947

Case No. 5,678.

GRAHAME v. COOKE.

[1 Cranch, C. C. 116.]1

Circuit Court, District of Columbia.

March Term, 1803.2

OYER—PLEADING.

After plea of condition performed, replication, rejoinder, and special demurrer to the rejoinder, the defendant is not entitled to oyer of the plaintiff's letters of administration, nor to plead that the plaintiff is not administrator.

Debt on bond [by Grahame's administrator] with collateral condition. After plea of condition performed, and replication, rejoinder, and special demurrer to the rejoinder, Mr. Simms, for the defendant, prayed oyer of the plaintiff's letters of administration.

E. J. Lee, contra, cited 4 Bac. Abr. 113, 114, tit “Pleas and Pleadings,” I. 12, 2; 5 Com. Dig. 478, 479,—that oyer cannot be demanded, after plea, nor after imparlance. And Roberts'v. Arthur, 2 Salk. 497,—that upon the profert of a deed, it remains in court all that term, but no longer, unless it be controverted; but letters testamentary, or of administration, do not remain in court for the party may have occasion to produce them elsewhere. 36 Hen. VI. 30. THE COURT refused to grant oyer.

Mr. Simms, for the defendant, then asked leave to file a plea in bar that the plaintiff was not administrator, which THE COURT also refused.

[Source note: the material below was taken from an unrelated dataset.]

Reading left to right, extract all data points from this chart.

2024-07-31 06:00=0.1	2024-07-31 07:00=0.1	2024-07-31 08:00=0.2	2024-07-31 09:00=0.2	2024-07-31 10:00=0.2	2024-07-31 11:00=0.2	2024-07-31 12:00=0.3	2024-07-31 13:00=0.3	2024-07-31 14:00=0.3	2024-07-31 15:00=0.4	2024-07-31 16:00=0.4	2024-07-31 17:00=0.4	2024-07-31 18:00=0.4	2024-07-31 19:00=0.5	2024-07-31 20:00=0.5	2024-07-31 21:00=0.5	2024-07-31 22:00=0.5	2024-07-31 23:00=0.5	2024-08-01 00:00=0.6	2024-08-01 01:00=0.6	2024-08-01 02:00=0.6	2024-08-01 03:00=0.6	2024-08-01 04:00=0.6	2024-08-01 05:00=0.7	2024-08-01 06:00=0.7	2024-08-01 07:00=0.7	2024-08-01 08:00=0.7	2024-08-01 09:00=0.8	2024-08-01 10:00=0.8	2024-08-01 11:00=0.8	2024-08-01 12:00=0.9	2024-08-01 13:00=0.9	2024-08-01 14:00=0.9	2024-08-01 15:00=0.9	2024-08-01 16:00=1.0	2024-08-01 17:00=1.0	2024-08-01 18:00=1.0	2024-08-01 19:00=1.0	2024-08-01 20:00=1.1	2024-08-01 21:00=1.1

[NOTE. This case was appealed to the supreme court, and reported in 3 Cranch (7 U. S.) 229, where the proceedings are given at length. There is no mention of oyer of letters testamentary, or of the plea in bar, but the decision of the lower court was reversed, and judgment entered for the defendant upon the demurrer in a brief opinion by Marshall, Chief Justice, to the following point: The suit was an action of debt upon a bond stated, in the declaration, to be dated October 3, 1799, but which, upon oyer being demanded, appeared to be dated January 3, 1799. It was held that this variance, even at this early stage, was fatal to the plaintiff's case; hence the reversal.]